Rendered images with source text

=== Begin Enclosure ===

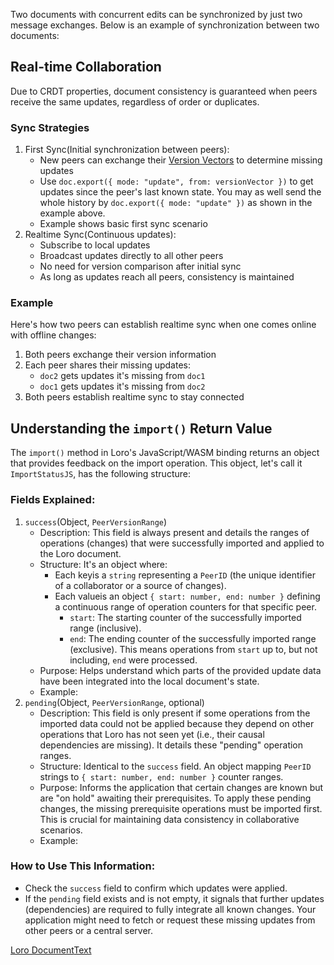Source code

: Two documents with concurrent edits can be synchronized by just two message exchanges.
Below is an example of synchronization between two documents:


## Real-time Collaboration


Due to CRDT properties, document consistency is guaranteed when peers receive the same updates, regardless of order or duplicates.


### Sync Strategies


1.  First Sync(Initial synchronization between peers):
    -   New peers can exchange their [Version Vectors](https://loro.dev/docs/tutorial/version) to determine missing updates
    -   Use `doc.export({ mode: "update", from: versionVector })` to get updates since the peer's last known state. You may as well send the whole history by `doc.export({ mode: "update" })` as shown in the example above.
    -   Example shows basic first sync scenario
2.  Realtime Sync(Continuous updates):
    -   Subscribe to local updates
    -   Broadcast updates directly to all other peers
    -   No need for version comparison after initial sync
    -   As long as updates reach all peers, consistency is maintained


### Example


Here's how two peers can establish realtime sync when one comes online with offline changes:

1.  Both peers exchange their version information
2.  Each peer shares their missing updates:
    -   `doc2` gets updates it's missing from `doc1`
    -   `doc1` gets updates it's missing from `doc2`
3.  Both peers establish realtime sync to stay connected


## Understanding the `import()` Return Value


The `import()` method in Loro's JavaScript/WASM binding returns an object that provides feedback on the import operation. This object, let's call it `ImportStatusJS`, has the following structure:


### Fields Explained:


1.  `success`(Object, `PeerVersionRange`)
    -   Description: This field is always present and details the ranges of operations (changes) that were successfully imported and applied to the Loro document.
    -   Structure: It's an object where:
        -   Each keyis a `string` representing a `PeerID` (the unique identifier of a collaborator or a source of changes).
        -   Each valueis an object `{ start: number, end: number }` defining a continuous range of operation counters for that specific peer.
            -   `start`: The starting counter of the successfully imported range (inclusive).
            -   `end`: The ending counter of the successfully imported range (exclusive). This means operations from `start` up to, but not including, `end` were processed.
    -   Purpose: Helps understand which parts of the provided update data have been integrated into the local document's state.
    -   Example:
2.  `pending`(Object, `PeerVersionRange`, optional)
    -   Description: This field is only present if some operations from the imported data could not be applied because they depend on other operations that Loro has not seen yet (i.e., their causal dependencies are missing). It details these "pending" operation ranges.
    -   Structure: Identical to the `success` field. An object mapping `PeerID` strings to `{ start: number, end: number }` counter ranges.
    -   Purpose: Informs the application that certain changes are known but are "on hold" awaiting their prerequisites. To apply these pending changes, the missing prerequisite operations must be imported first. This is crucial for maintaining data consistency in collaborative scenarios.
    -   Example:


### How to Use This Information:


-   Check the `success` field to confirm which updates were applied.
-   If the `pending` field exists and is not empty, it signals that further updates (dependencies) are required to fully integrate all known changes. Your application might need to fetch or request these missing updates from other peers or a central server.

[Loro Document](https://loro.dev/docs/tutorial/loro_doc "Loro Document")[Text](https://loro.dev/docs/tutorial/text "Text")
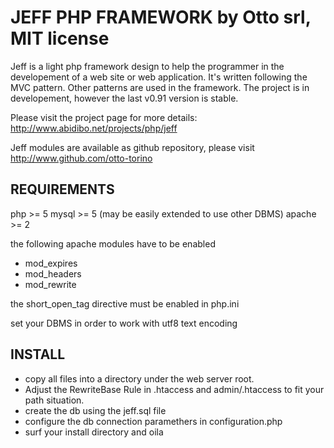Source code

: JEFF PHP FRAMEWORK by Otto srl, MIT license
===================================================================

Jeff is a light php framework design to help the programmer in the 
developement of a web site or web application. It's written
following the MVC pattern. Other patterns are used in the
framework.
The project is in developement, however the last v0.91 version is stable.

Please visit the project page for more details:
http://www.abidibo.net/projects/php/jeff

Jeff modules are available as github repository, please visit 
http://www.github.com/otto-torino

REQUIREMENTS
------------
php >= 5
mysql >= 5 (may be easily extended to use other DBMS)
apache >= 2

the following apache modules have to be enabled
- mod_expires
- mod_headers
- mod_rewrite

the short_open_tag directive must be enabled in php.ini

set your DBMS in order to work with utf8 text encoding
 
INSTALL
--------
- copy all files into a directory under the web server root.
- Adjust the RewriteBase Rule in .htaccess and admin/.htaccess to
fit your path situation.
- create the db using the jeff.sql file
- configure the db connection paramethers in configuration.php
- surf your install directory and oila
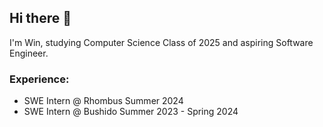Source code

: ## Hi there 👋

I'm Win, studying Computer Science Class of 2025 and aspiring Software Engineer.

### Experience:

* SWE Intern @ Rhombus Summer 2024
* SWE Intern @ Bushido Summer 2023 - Spring 2024

<!--
**MarlonBair/MarlonBair** is a ✨ _special_ ✨ repository because its `README.md` (this file) appears on your GitHub profile.

Here are some ideas to get you started:

- 🔭 I’m currently working on ...
- 🌱 I’m currently learning ...
- 👯 I’m looking to collaborate on ...
- 🤔 I’m looking for help with ...
- 💬 Ask me about ...
- 📫 How to reach me: ...
- 😄 Pronouns: ...
- ⚡ Fun fact: ...
-->
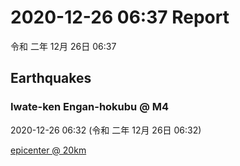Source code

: # 2020-12-26 06:37 Report
令和 二年 12月 26日 06:37

## Earthquakes
### Iwate-ken Engan-hokubu @ M4
2020-12-26 06:32 (令和 二年 12月 26日 06:32)
  
[epicenter @ 20km](https://www.google.com/maps/place/39°42'00%22+141°54'00%22/@39.7,141.9,17z/data=!3m1!4b1!4m5!3m4!1s0x0:0x0!8m2!3d39.7!4d141.9)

=== End Enclosure ===

- [Problem] Pull out each line in the records above that contains the string "last" and copy it in full. Case counts.

- [Response area]
    -   Use `doc.export({ mode: "update", from: versionVector })` to get updates since the peer's last known state. You may as well send the whole history by `doc.export({ mode: "update" })` as shown in the example above.
The project is in developement, however the last v0.91 version is stable.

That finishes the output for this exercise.